Publication Common Inherited Variation in Mitochondrial Genes Is Not Enriched for Associations with Type 2 Diabetes or Related Glycemic Traits
(Public Library of Science, 2010) Segrè, Ayellet V.; Groop, Leif; Mootha, Vamsi; Daly, Mark; Altshuler, DavidMitochondrial dysfunction has been observed in skeletal muscle of people with diabetes and insulin-resistant individuals. Furthermore, inherited mutations in mitochondrial DNA can cause a rare form of diabetes. However, it is unclear whether mitochondrial dysfunction is a primary cause of the common form of diabetes. To date, common genetic variants robustly associated with type 2 diabetes (T2D) are not known to affect mitochondrial function. One possibility is that multiple mitochondrial genes contain modest genetic effects that collectively influence T2D risk. To test this hypothesis we developed a method named Meta-Analysis Gene-set Enrichment of variaNT Associations (MAGENTA; http://www.broadinstitute.org/mpg/magenta). MAGENTA, in analogy to Gene Set Enrichment Analysis, tests whether sets of functionally related genes are enriched for associations with a polygenic disease or trait. MAGENTA was specifically designed to exploit the statistical power of large genome-wide association (GWA) study meta-analyses whose individual genotypes are not available. This is achieved by combining variant association p-values into gene scores and then correcting for confounders, such as gene size, variant number, and linkage disequilibrium properties.

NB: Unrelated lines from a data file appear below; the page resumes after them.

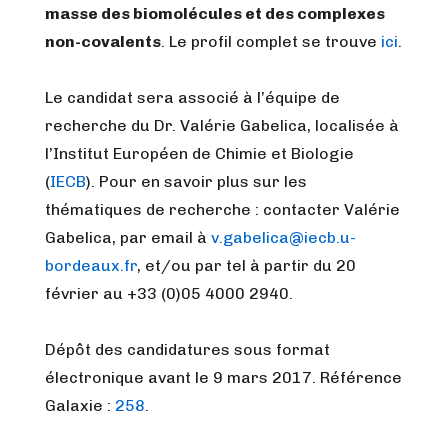
masse des biomolécules et des complexes
non-covalents
.
Le profil complet se trouve
ici
.
Le candidat sera associé à l’équipe de
recherche du Dr. Valérie Gabelica, localisée à
l’Institut Européen de Chimie et Biologie
(
IECB
). Pour en savoir plus sur les
thématiques de recherche : contacter Valérie
Gabelica, par email à
v.gabelica@iecb.u-
bordeaux.fr
, et/ou par tel à partir du 20
février au +33 (0)05 4000 2940.
Dépôt des candidatures sous format
électronique avant le 9 mars 2017. Référence
Galaxie :
258
.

Using simulations, we determined the range of parameters for which MAGENTA can detect associations likely missed by single-marker analysis. We verified MAGENTA's performance on empirical data by identifying known relevant pathways in lipid and lipoprotein GWA meta-analyses. We then tested our mitochondrial hypothesis by applying MAGENTA to three gene sets: nuclear regulators of mitochondrial genes, oxidative phosphorylation genes, and ∼1,000 nuclear-encoded mitochondrial genes. The analysis was performed using the most recent T2D GWA meta-analysis of 47,117 people and meta-analyses of seven diabetes-related glycemic traits (up to 46,186 non-diabetic individuals). This well-powered analysis found no significant enrichment of associations to T2D or any of the glycemic traits in any of the gene sets tested. These results suggest that common variants affecting nuclear-encoded mitochondrial genes have at most a small genetic contribution to T2D susceptibility.